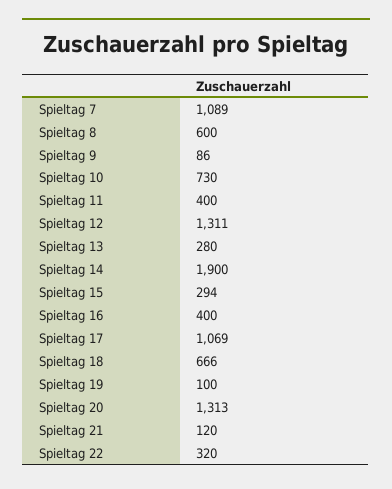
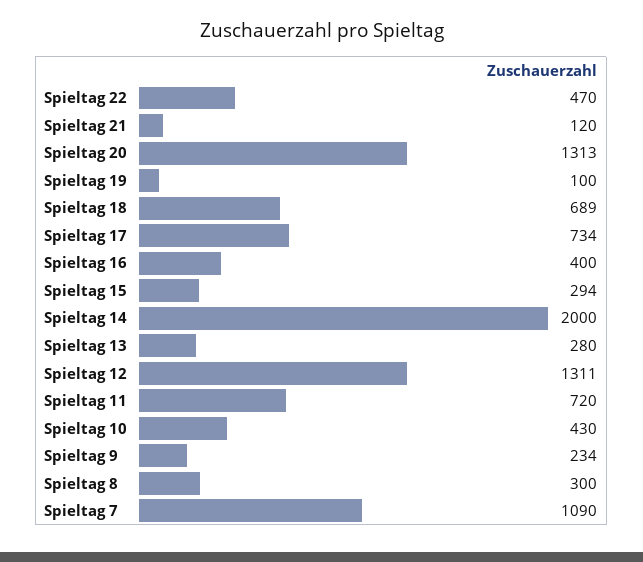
Spieltag 7: 1089 -> 1090
Spieltag 8: 600 -> 300
Spieltag 9: 86 -> 234
Spieltag 10: 730 -> 430
Spieltag 11: 400 -> 720
Spieltag 14: 1900 -> 2000
Spieltag 17: 1069 -> 734
Spieltag 18: 666 -> 689
Spieltag 22: 320 -> 470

___

• **EXERCISE BRIEF**:
Print the material word for word without images.

• **ANSWER FOR THIS EXERCISE**:
Spieltag 7: 1089 -> 1090
Spieltag 8: 600 -> 300
Spieltag 9: 86 -> 234
Spieltag 10: 730 -> 430
Spieltag 11: 400 -> 720
Spieltag 14: 1900 -> 2000
Spieltag 17: 1069 -> 734
Spieltag 18: 666 -> 689
Spieltag 22: 320 -> 470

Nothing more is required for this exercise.